In the essay, “The Emergence of Political Homophobia in Indonesia” by Tom Boellstorff, an examination of masculinity and national belonging takes place. Boellstorff defines political homophobia as a “cultural logic that links emotion, sexuality, and political violence,” and states that homophobia is often specific to geography and history. He writes that this definition was exemplified in an anti-American newspaper in Indonesia that gave former President Bush a makeover in the form of lipstick, earrings, and a leather jacket, equating him to an emotional transvestite. This was to signify the failed masculinity Bush displayed in seeking allies to attack Afghanistan, as opposed to a one-on-one duel with Osama Bin Laden; thus, by those standards, Bush was operating as a non-normative male.

Suzanne LaFont’s “Not Quite Redemption Song: LGBT-Hate in Jamaica” captures how firmly heterosexism is institutionalized in Jamaica, in that prejudice and discrimination against LGBT people are tolerated and supported partly by police and politicians.

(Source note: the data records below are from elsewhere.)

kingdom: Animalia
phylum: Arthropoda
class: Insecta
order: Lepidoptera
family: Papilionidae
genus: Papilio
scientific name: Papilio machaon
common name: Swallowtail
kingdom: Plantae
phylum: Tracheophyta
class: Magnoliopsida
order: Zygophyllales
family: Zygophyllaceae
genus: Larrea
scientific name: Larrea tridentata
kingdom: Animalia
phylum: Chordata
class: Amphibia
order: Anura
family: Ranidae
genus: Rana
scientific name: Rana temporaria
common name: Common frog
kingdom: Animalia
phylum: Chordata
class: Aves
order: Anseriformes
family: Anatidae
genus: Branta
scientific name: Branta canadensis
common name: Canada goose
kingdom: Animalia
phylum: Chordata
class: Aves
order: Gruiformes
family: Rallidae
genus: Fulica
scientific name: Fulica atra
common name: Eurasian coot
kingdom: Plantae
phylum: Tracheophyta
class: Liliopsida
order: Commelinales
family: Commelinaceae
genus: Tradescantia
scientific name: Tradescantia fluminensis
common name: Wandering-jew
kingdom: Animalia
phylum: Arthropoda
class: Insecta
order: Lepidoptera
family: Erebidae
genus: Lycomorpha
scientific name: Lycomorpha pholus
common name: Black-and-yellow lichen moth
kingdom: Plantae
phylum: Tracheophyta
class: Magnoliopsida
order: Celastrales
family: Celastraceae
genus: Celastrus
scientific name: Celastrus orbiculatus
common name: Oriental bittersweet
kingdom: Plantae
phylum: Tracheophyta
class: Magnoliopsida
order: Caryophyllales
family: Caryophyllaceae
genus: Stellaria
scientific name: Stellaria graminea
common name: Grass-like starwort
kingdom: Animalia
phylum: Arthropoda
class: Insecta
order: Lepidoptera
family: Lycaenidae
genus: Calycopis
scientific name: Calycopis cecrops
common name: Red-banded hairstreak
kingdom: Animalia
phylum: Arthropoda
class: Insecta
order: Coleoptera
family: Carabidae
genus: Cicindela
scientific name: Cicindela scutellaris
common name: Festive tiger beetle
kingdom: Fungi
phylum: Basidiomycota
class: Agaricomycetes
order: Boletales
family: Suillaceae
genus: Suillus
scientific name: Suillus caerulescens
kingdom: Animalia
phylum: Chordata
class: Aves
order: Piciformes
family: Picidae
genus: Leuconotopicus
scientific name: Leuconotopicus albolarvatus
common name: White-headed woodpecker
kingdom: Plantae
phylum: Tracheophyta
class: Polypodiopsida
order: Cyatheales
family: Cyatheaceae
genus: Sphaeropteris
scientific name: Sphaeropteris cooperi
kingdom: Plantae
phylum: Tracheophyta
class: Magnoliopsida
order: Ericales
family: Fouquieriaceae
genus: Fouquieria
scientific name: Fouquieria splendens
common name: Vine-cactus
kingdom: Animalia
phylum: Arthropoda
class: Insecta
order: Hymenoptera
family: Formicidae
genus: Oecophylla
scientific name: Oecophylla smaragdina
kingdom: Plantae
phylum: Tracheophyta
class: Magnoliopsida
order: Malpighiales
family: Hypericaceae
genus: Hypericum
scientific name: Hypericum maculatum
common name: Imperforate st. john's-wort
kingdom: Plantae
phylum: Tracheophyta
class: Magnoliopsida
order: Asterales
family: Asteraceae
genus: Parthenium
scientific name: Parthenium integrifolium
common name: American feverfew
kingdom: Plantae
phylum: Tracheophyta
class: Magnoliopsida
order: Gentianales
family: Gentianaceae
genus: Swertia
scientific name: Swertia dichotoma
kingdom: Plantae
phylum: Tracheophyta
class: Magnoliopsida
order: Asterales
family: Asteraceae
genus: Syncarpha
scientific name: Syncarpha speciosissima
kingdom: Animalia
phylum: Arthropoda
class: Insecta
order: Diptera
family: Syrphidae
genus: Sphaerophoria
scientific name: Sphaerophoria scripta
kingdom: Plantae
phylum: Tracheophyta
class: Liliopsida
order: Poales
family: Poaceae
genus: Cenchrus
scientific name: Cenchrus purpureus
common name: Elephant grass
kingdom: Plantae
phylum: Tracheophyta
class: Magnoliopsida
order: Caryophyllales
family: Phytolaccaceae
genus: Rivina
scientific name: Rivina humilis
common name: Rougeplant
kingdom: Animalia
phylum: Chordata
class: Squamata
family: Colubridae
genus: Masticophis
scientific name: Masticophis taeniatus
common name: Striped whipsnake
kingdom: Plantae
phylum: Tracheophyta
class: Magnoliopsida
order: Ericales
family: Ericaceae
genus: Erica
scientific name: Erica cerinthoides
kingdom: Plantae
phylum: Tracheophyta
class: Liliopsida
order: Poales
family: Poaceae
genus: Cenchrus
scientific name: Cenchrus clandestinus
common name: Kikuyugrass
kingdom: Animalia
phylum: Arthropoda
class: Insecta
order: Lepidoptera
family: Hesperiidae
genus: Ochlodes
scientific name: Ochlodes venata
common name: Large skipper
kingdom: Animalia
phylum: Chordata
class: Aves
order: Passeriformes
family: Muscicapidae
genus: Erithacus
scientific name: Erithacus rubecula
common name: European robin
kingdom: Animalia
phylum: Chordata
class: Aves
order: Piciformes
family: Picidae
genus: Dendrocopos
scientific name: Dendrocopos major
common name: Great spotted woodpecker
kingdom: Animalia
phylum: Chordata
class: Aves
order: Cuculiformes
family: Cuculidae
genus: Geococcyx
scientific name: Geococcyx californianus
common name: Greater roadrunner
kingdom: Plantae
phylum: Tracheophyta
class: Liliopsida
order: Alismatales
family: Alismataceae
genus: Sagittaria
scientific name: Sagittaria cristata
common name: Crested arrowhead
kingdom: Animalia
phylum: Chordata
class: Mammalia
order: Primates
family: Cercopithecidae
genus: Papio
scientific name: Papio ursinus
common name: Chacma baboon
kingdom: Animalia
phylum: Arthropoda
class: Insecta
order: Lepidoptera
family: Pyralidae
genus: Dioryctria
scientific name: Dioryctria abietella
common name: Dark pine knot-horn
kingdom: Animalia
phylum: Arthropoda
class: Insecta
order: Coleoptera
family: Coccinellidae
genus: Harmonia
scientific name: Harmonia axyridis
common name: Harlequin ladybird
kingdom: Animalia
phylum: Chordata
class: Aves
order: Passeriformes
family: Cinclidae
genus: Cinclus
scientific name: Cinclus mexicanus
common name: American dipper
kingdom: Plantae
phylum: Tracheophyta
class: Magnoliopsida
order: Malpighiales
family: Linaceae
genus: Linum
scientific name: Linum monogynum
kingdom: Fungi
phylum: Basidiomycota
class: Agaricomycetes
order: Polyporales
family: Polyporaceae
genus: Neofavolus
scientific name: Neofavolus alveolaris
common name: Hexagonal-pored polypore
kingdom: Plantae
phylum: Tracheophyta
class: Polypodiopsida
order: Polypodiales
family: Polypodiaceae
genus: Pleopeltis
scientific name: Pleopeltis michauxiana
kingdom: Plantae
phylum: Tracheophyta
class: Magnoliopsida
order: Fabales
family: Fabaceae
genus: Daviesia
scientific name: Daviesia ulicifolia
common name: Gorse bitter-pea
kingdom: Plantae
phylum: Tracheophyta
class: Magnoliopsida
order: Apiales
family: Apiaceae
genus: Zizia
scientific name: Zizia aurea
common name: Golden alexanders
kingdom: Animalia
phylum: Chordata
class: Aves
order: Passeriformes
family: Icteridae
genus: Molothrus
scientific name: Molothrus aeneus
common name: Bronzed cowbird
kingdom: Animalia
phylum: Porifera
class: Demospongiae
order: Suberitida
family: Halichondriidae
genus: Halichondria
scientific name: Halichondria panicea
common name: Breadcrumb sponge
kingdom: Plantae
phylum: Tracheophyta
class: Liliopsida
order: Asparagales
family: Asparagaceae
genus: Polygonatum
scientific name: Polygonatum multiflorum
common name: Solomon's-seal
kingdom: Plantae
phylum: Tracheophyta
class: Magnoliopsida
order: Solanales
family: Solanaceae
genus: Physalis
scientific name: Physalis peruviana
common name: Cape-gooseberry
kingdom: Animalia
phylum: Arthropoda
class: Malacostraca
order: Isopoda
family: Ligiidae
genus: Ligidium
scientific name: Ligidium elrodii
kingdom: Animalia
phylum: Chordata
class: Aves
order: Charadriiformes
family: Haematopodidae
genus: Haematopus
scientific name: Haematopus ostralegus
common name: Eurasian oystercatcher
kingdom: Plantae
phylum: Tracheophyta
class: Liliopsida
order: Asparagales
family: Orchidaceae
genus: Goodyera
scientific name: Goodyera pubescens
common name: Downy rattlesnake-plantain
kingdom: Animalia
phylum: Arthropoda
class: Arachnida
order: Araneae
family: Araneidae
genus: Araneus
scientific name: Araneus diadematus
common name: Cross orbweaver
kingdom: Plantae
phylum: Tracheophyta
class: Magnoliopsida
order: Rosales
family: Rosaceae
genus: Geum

She states that there is a moral superiority held by Jamaica over Western liberal sexual ideology. The institutionalized discrimination of gays also evidenced by the outspokenness of Jamaica’s music artists attests to this held superiority and is reinforced with the continued support of artists that speak out so strongly through their music, even promoting murder against gays.

Homophobias is a well-edited collection of how homophobia is captured across cultures, time, and space. It also questions how homophobia—an exclusive prejudice against homosexuals—can exist as a universal form of discrimination, and how that discrimination can exist in various forms from political emasculation to violent attacks. Homophobias serves as an important collection of works with which to move past preconceived ideas of what one thinks constitutes homophobia.